* Start Source extract *

Make WordPress Core

Opened 4 months ago

Last modified 7 weeks ago

#61833 new defect (bug)

Post titles in Bulk Edit should show decoded HTML

Reported by: dmsnell's profile dmsnell Owned by:
Milestone: 6.8 Priority: normal
Severity: normal Version:
Component: Quick/Bulk Edit Keywords: has-patch
Focuses: Cc:

Description (last modified by dmsnell)

It seems that when a post title contains HTML character references (entities) that the list of posts in the Bulk Edit screen shows the raw HTML markup in its non-decoded form. Instead, it ought to show the decoded form.

https://cldup.com/RNH1LGEjg7.png https://cldup.com/cTnfJAgODG.png

The JavaScript is escaping the raw HTML, preserving the character references as syntax instead of decoding them as text.

[Log] {theTitle: "… is Λ"} (inline-edit-post.js, line 210)
[Log] {theTitle: "x < 2 & y > 3…"} (inline-edit-post.js, line 210)

WordPress is double-encoding the post titles when sending them to the admin page, causing the display error. The raw value in the database is proper, e.g. … is Λ.

https://cldup.com/HJEjFMJ5uA.png

Change History (14)

This ticket was mentioned in PR #7148 on WordPress/wordpress-develop by @dmsnell.


4 months ago
#1

  • Keywords has-patch added

Trac ticket: Core-61833

Previously, post titles in the bulk edit list were showing HTML character references (entities) in the displayed output when they should have been rendering the decoded values. This is because WordPress was double-encoding the post titles in the hidden "inline data" through a call to esc_textarea().

* End Source extract *
* Start Material provided *

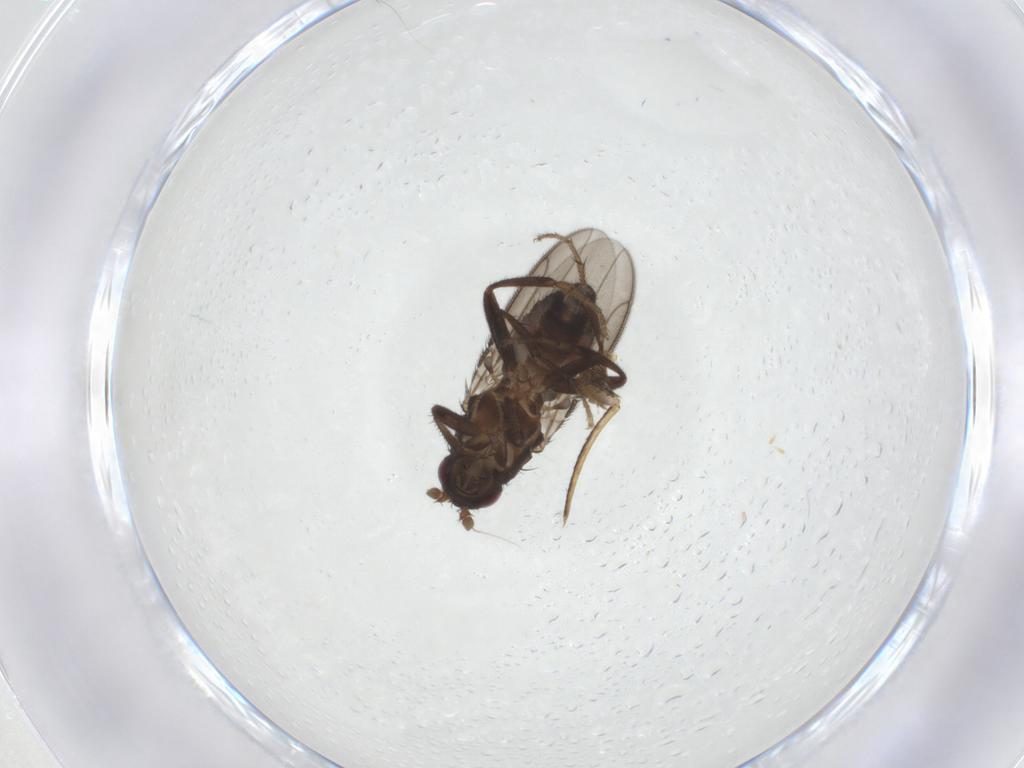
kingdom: Animalia
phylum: Arthropoda
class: Insecta
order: Diptera
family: Sphaeroceridae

* End Material provided *

What is asked:
1. Set down the stretch of the Bulk Edit ticket from "It seems that" through "them as text.", word for word.
2. In the Bulk Edit ticket, which function call caused WordPress to double-encode post titles in the hidden "inline data"?

Expected responses:
1.
It seems that when a post title contains HTML character references (entities) that the list of posts in the Bulk Edit screen shows the raw HTML markup in its non-decoded form. Instead, it ought to show the decoded form.

https://cldup.com/RNH1LGEjg7.png https://cldup.com/cTnfJAgODG.png

The JavaScript is escaping the raw HTML, preserving the character references as syntax instead of decoding them as text.

2. A call to esc_textarea().